Risky play is not a category – it’s what children DO
We often throw around the term ‘risky play’ as though it was a category of play like social play or gross-motor
play. But it is not. Taking risks is simply one of the things children do when they are playing and, because a significant amount of playing is about pushing boundaries and extending ourselves, it turns out that most play is risky in one way or another.
The problem is we have over a number of years gradually become a risk averse society. We have simply become very wary of anything labelled risky and have been encouraged to avoid it in any form. The newspapers for example are full of stories of this being banned and that being stopped on anti-risk health and safety grounds.

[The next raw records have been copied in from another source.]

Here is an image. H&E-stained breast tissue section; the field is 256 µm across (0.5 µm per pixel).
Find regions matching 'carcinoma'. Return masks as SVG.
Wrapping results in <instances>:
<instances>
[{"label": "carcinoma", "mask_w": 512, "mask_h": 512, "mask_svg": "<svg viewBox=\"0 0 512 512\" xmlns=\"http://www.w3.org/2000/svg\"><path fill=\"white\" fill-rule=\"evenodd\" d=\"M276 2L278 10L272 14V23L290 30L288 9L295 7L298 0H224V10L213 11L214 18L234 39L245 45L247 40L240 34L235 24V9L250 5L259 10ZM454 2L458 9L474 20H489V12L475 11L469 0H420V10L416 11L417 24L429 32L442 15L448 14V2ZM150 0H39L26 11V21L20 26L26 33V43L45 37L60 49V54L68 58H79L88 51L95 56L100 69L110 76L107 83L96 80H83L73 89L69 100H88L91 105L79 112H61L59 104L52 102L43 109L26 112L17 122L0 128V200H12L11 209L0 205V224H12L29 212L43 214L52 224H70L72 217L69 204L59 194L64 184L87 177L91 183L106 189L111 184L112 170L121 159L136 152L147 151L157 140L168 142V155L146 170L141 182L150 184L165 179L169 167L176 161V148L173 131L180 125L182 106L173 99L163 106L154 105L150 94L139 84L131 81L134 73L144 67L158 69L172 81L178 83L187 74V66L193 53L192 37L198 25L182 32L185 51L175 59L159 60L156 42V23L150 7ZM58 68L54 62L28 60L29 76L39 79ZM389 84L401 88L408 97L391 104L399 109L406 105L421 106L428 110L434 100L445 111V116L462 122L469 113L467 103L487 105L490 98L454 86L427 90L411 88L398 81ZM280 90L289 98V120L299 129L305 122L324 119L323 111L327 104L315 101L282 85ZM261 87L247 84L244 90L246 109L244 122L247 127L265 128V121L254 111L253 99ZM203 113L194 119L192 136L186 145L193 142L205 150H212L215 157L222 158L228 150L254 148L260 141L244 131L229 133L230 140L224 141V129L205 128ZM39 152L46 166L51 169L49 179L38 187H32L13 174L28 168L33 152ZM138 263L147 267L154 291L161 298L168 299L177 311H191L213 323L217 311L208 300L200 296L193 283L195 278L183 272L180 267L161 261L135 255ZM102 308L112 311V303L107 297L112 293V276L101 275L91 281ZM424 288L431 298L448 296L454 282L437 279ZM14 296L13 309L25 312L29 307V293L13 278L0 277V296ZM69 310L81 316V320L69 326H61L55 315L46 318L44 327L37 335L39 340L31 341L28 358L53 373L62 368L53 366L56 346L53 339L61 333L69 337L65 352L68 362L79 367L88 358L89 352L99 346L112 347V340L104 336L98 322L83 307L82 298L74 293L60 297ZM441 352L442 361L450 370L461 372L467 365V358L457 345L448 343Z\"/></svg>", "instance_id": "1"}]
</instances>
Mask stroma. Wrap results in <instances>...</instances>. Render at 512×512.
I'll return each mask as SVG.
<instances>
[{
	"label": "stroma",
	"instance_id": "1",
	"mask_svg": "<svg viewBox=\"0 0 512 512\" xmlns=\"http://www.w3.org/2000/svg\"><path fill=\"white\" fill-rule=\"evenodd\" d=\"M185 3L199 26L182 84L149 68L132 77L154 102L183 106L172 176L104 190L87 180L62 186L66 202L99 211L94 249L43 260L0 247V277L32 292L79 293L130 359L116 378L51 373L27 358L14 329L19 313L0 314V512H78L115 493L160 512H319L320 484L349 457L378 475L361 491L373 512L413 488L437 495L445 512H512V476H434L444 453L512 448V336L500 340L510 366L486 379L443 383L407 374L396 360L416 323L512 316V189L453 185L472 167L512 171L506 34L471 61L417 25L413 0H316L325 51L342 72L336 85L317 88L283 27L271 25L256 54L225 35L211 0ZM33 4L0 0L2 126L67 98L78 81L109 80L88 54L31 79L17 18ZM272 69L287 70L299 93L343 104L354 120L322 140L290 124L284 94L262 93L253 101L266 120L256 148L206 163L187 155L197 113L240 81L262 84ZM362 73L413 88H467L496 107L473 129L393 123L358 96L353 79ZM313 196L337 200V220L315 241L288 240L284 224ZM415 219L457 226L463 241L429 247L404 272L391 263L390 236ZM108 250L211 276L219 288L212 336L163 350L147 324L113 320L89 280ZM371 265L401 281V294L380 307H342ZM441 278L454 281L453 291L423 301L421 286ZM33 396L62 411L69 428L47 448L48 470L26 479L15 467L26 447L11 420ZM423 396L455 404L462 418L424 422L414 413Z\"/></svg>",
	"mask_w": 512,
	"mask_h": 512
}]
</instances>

The issue seems to be largely confusion over our use of the word ‘risk’ and we can see this when reading documents such as the National Quality Framework (Síolta) where for example Component 2.4 ‘The environment promotes the safety, both indoors and outdoors, of all children and adults’ asks the question: “In what way is the indoor environment/equipment designed to reduced risk of injury to children?” [my italics]. The wider component goes on to give numerous examples of these ‘risks’ to be avoided such as not having sharp corners on furniture, electrical sockets being out of reach and non-slip flooring for example – all of which are hazards in this context not risks. There is further
confusion when the Health Service Executive (HSE) uses the unhelpful phrase ‘safe risk’ in its guidelines. So, it is no wonder people are confused when it comes to the question of risk and what is risky and what is not, and what we can do and what we can’t.